Work to complete
Spot each line in the data below containing "akan" and copy it.

[Opening Data records section]

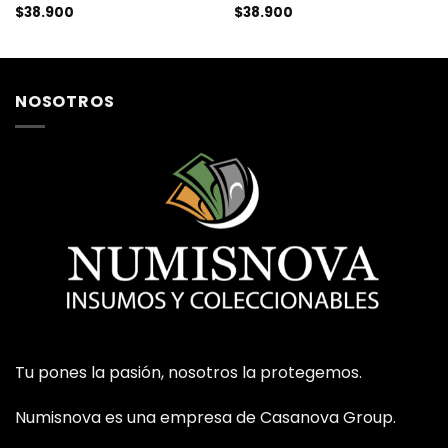
$
38.900
$
38.900
NOSOTROS
Tu pones la pasión, nosotros la protegemos.
Numisnova es una empresa de Casanova Group.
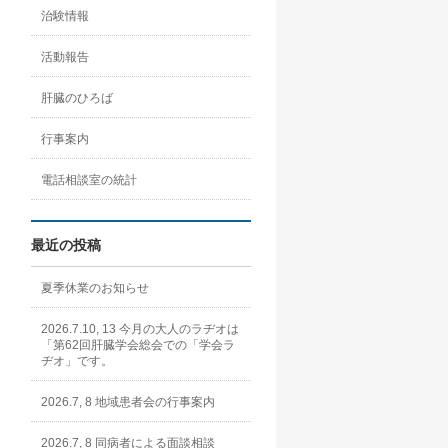
治験情報
活動報告
肝臓のひろば
行事案内
電話相談室の統計
最近の投稿
夏季休業のお知らせ
2026.7.10, 13 今月の大人のラヂオは
「第62回肝臓学会総会での「学会ラ
ヂオ」です。
2026.7, 8 地域患者会の行事案内
2026.7, 8 同病者による面談相談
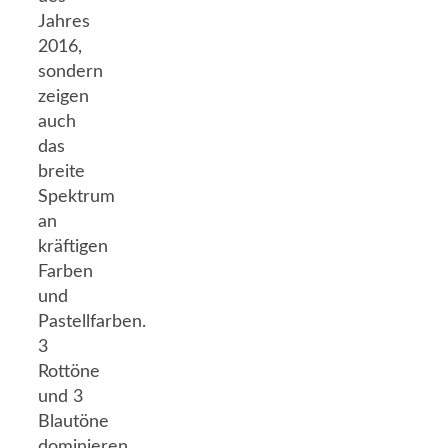
Jahres
2016,
sondern
zeigen
auch
das
breite
Spektrum
an
kräftigen
Farben
und
Pastellfarben.
3
Rottöne
und 3
Blautöne
dominieren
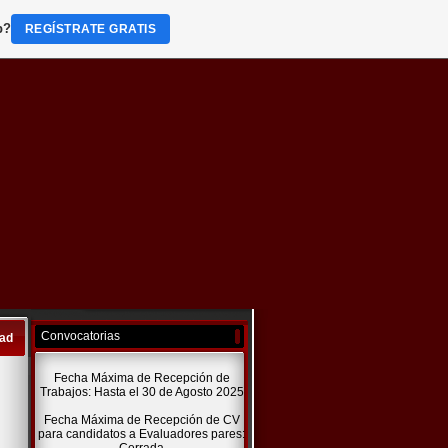
b?
REGÍSTRATE GRATIS
Convocatorias
dad
Fecha Máxima de Recepción de
Trabajos: Hasta el 30 de Agosto 2025
Fecha Máxima de Recepción de CV
para candidatos a Evaluadores pares:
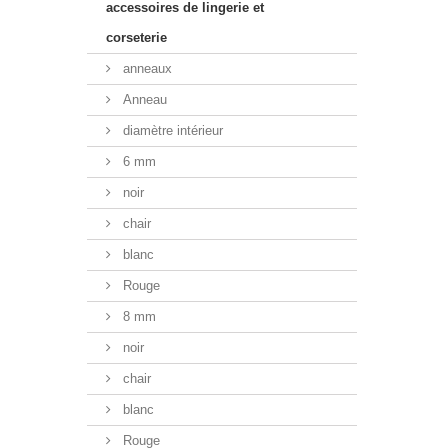
accessoires de lingerie et
corseterie
anneaux
Anneau
diamètre intérieur
6 mm
noir
chair
blanc
Rouge
8 mm
noir
chair
blanc
Rouge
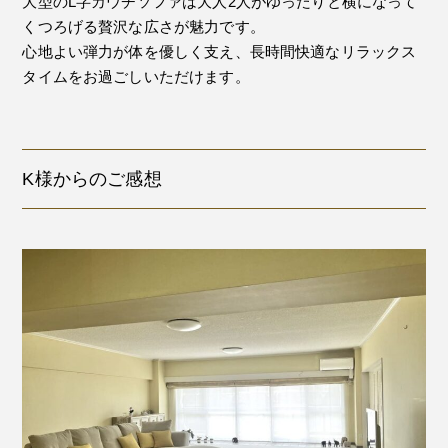
大型のL字カウチソファは大人2人がゆったりと横になって
くつろげる贅沢な広さが魅力です。
心地よい弾力が体を優しく支え、長時間快適なリラックス
タイムをお過ごしいただけます。
K様からのご感想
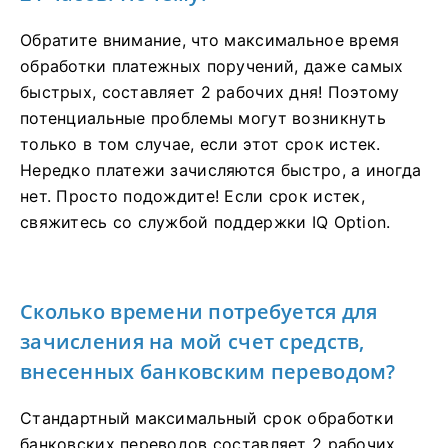
Обратите внимание, что максимальное время
обработки платежных поручений, даже самых
быстрых, составляет 2 рабочих дня! Поэтому
потенциальные проблемы могут возникнуть
только в том случае, если этот срок истек.
Нередко платежи зачисляются быстро, а иногда
нет. Просто подождите! Если срок истек,
свяжитесь со службой поддержки IQ Option.
Сколько времени потребуется для
зачисления на мой счет средств,
внесенных банковским переводом?
Стандартный максимальный срок обработки
банковских переводов составляет 2 рабочих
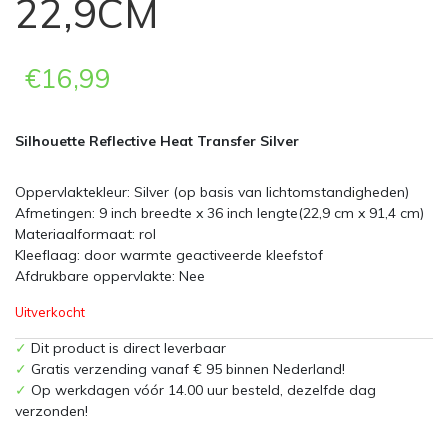
22,9CM
€
16,99
Silhouette Reflective Heat Transfer Silver
Oppervlaktekleur: Silver (op basis van lichtomstandigheden)
Afmetingen: 9 inch breedte x 36 inch lengte(22,9 cm x 91,4 cm)
Materiaalformaat: rol
Kleeflaag: door warmte geactiveerde kleefstof
Afdrukbare oppervlakte: Nee
Uitverkocht
✓
Dit product is direct leverbaar
✓
Gratis verzending vanaf € 95 binnen Nederland!
✓
Op werkdagen vóór 14.00 uur besteld, dezelfde dag
verzonden!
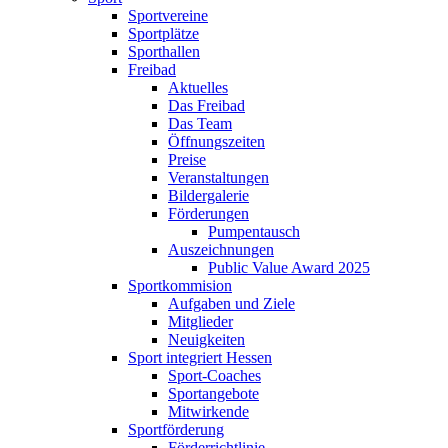
Sportvereine
Sportplätze
Sporthallen
Freibad
Aktuelles
Das Freibad
Das Team
Öffnungszeiten
Preise
Veranstaltungen
Bildergalerie
Förderungen
Pumpentausch
Auszeichnungen
Public Value Award 2025
Sportkommision
Aufgaben und Ziele
Mitglieder
Neuigkeiten
Sport integriert Hessen
Sport-Coaches
Sportangebote
Mitwirkende
Sportförderung
Förderrichtlinie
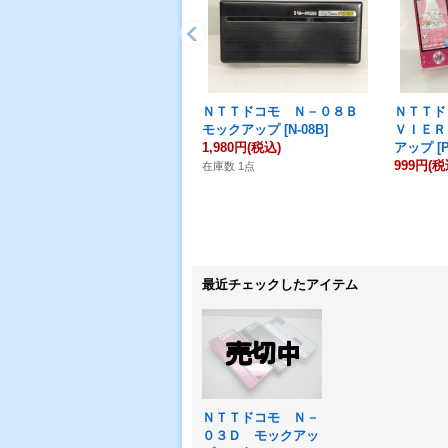
ＮＴＴドコモ Ｎ－０８Ｂ
ＮＴＴ
モックアップ
[
N-08B
]
ＶＩＥＲ
1,980円
(税込)
アップ
[
999円
(税
在庫数 1点
最近チェックしたアイテム
ＮＴＴドコモ Ｎ－
０３Ｄ モックアッ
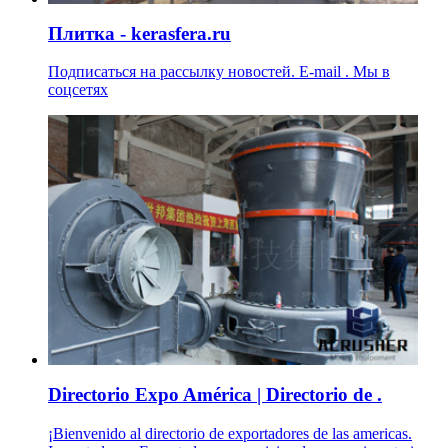
Плитка - kerasfera.ru
Подписаться на рассылку новостей. E-mail . Мы в
соцсетях
Directorio Expo América | Directorio de .
¡Bienvenido al directorio de exportadores de las americas.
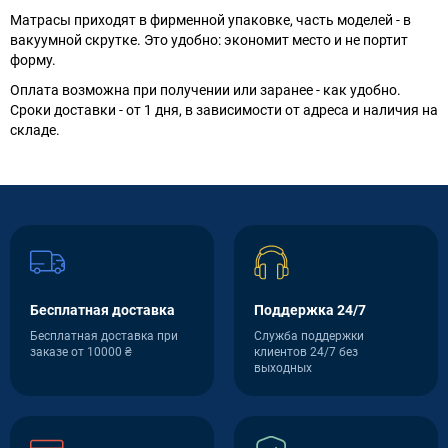
Матрасы приходят в фирменной упаковке, часть моделей - в
вакуумной скрутке. Это удобно: экономит место и не портит
форму.
Оплата возможна при получении или заранее - как удобно.
Сроки доставки - от 1 дня, в зависимости от адреса и наличия на
складе.
Бесплатная доставка
Поддержка 24/7
Бесплатная доставка при
Служба поддержки
заказе от 10000 ₴
клиентов 24/7 без
выходных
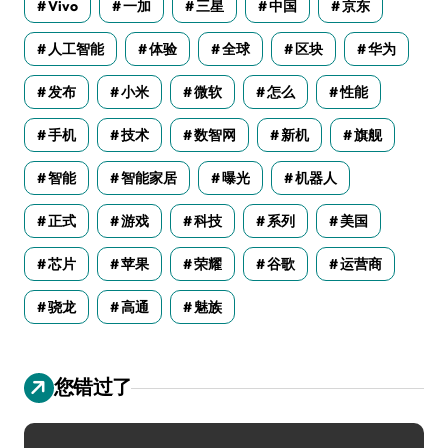
Vivo
一加
三星
中国
京东
人工智能
体验
全球
区块
华为
发布
小米
微软
怎么
性能
手机
技术
数智网
新机
旗舰
智能
智能家居
曝光
机器人
正式
游戏
科技
系列
美国
芯片
苹果
荣耀
谷歌
运营商
骁龙
高通
魅族
您错过了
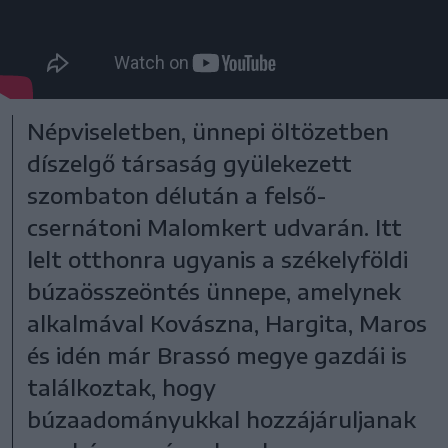
Népviseletben, ünnepi öltözetben
díszelgő társaság gyülekezett
szombaton délután a felső-
csernátoni Malomkert udvarán. Itt
lelt otthonra ugyanis a székelyföldi
búzaösszeöntés ünnepe, amelynek
alkalmával Kovászna, Hargita, Maros
és idén már Brassó megye gazdái is
találkoztak, hogy
búzaadományukkal hozzájáruljanak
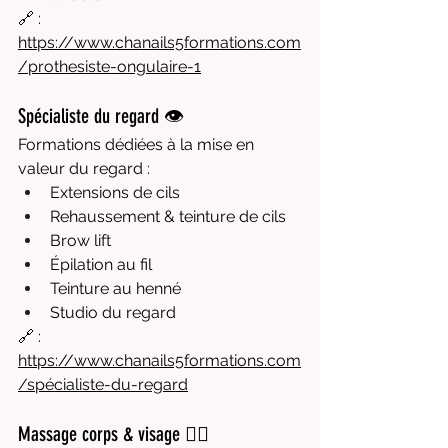
🔗 : 
https://www.chanails5formations.com
/prothesiste-ongulaire-1
Spécialiste du regard 👁️
Formations dédiées à la mise en 
valeur du regard :
Extensions de cils
Rehaussement & teinture de cils
Brow lift
Épilation au fil
Teinture au henné
Studio du regard
🔗 : 
https://www.chanails5formations.com
/spécialiste-du-regard
Massage corps & visage 💆‍♀️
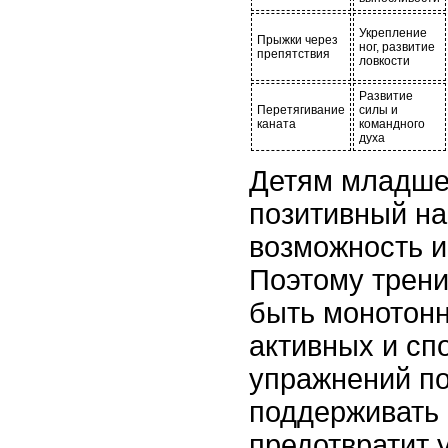
Укрепление
Прыжки через
ног, развитие
препятствия
ловкости
Развитие
Перетягивание
силы и
каната
командного
духа
Детям младше
позитивный на
возможность и
Поэтому трен
быть монотон
активных и сп
упражнений п
поддерживать 
предотвратит 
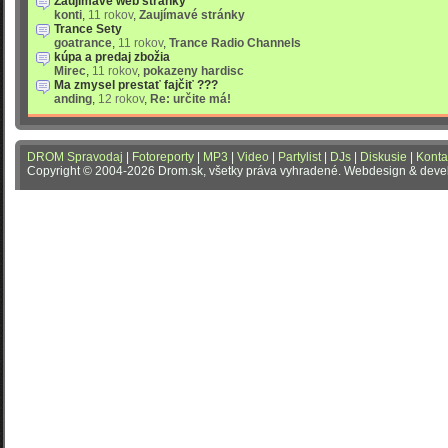
Zaujímavé web stránky
konti
,
11 rokov
,
Zaujímavé stránky
Trance Sety
goatrance
,
11 rokov
,
Trance Radio Channels
kúpa a predaj zbožia
Mirec
,
11 rokov
,
pokazeny hardisc
Ma zmysel prestať fajčiť ???
anding
,
12 rokov
,
Re: určite má!
DROM Spravodaj
|
Fotoreporty
|
MP3
|
Video
|
Partylist
|
DJs
|
Diskusie
|
Konta
Copyright © 2004-2026 Drom.sk, všetky práva vyhradené. Webdesign & dev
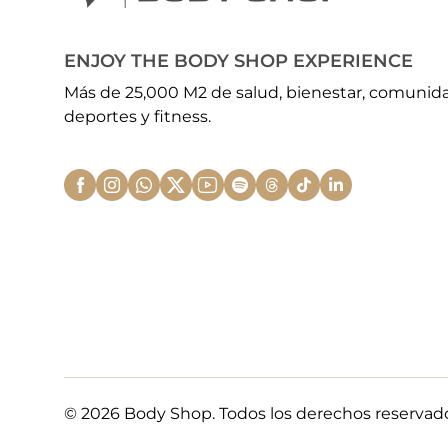
ENJOY THE BODY SHOP EXPERIENCE
Más de 25,000 M2 de salud, bienestar, comunid
deportes y fitness.
© 2026 Body Shop. Todos los derechos reservad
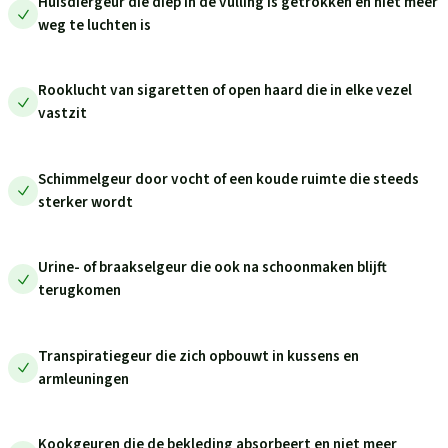
Huisdiergeur die diep in de vulling is getrokken en niet meer
weg te luchten is
Rooklucht van sigaretten of open haard die in elke vezel
vastzit
Schimmelgeur door vocht of een koude ruimte die steeds
sterker wordt
Urine- of braakselgeur die ook na schoonmaken blijft
terugkomen
Transpiratiegeur die zich opbouwt in kussens en
armleuningen
Kookgeuren die de bekleding absorbeert en niet meer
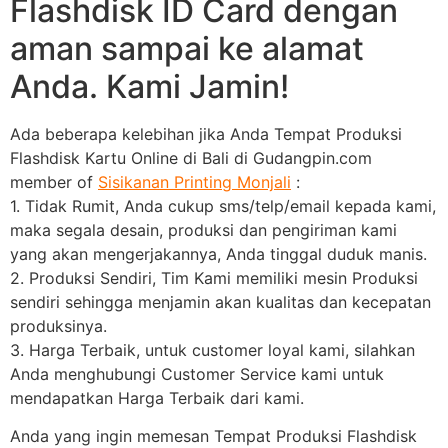
Flashdisk ID Card dengan
aman sampai ke alamat
Anda. Kami Jamin!
Ada beberapa kelebihan jika Anda Tempat Produksi
Flashdisk Kartu Online di Bali di Gudangpin.com
member of
Sisikanan Printing Monjali
:
1. Tidak Rumit, Anda cukup sms/telp/email kepada kami,
maka segala desain, produksi dan pengiriman kami
yang akan mengerjakannya, Anda tinggal duduk manis.
2. Produksi Sendiri, Tim Kami memiliki mesin Produksi
sendiri sehingga menjamin akan kualitas dan kecepatan
produksinya.
3. Harga Terbaik, untuk customer loyal kami, silahkan
Anda menghubungi Customer Service kami untuk
mendapatkan Harga Terbaik dari kami.
Anda yang ingin memesan Tempat Produksi Flashdisk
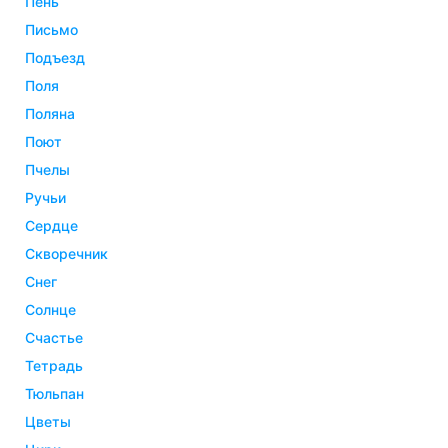
пень
письмо
подъезд
поля
поляна
поют
пчелы
ручьи
сердце
скворечник
снег
солнце
счастье
тетрадь
тюльпан
цветы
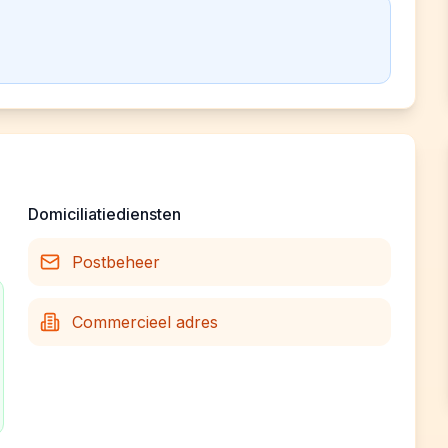
Domiciliatiediensten
Postbeheer
Commercieel adres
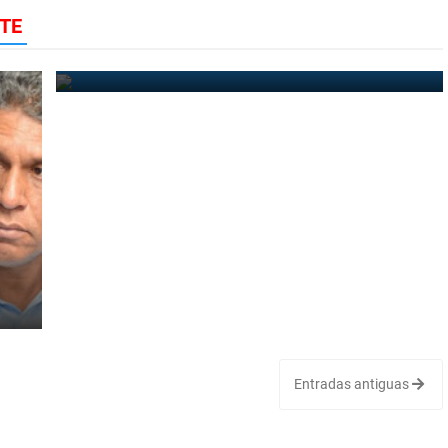
TE
Apresan dos "raptaron" uno en Barahona
October 17, 2022
Entradas antiguas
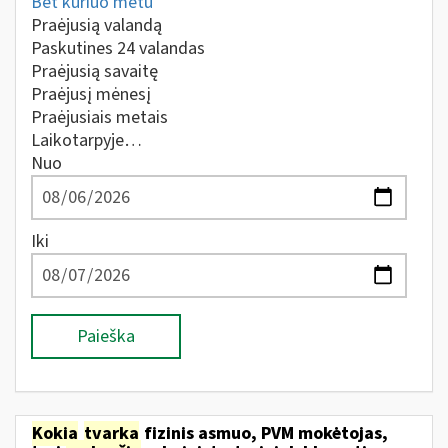
Bet kuriuo metu
Praėjusią valandą
Paskutines 24 valandas
Praėjusią savaitę
Praėjusį mėnesį
Praėjusiais metais
Laikotarpyje…
Nuo
Iki
Paieška
Kokia
tvarka
fizinis asmuo, PVM mokėtojas,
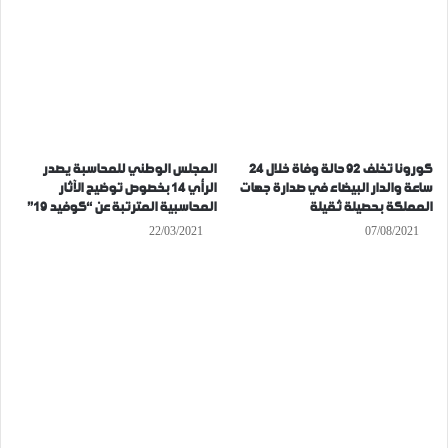
كورونا تخلف 92 حالة وفاة خلال 24
المجلس الوطني للمحاسبة يصدر
ساعة والدار البيضاء في صدارة جهات
الرأي 14 بخصوص توضيح الآثار
المملكة بحصيلة ثقيلة
المحاسبية المترتبة عن “كوفيد 19”
22/03/2021
07/08/2021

[Closing Data records section]

Task answer
yang akan mengerjakannya, Anda tinggal duduk manis.
sendiri sehingga menjamin akan kualitas dan kecepatan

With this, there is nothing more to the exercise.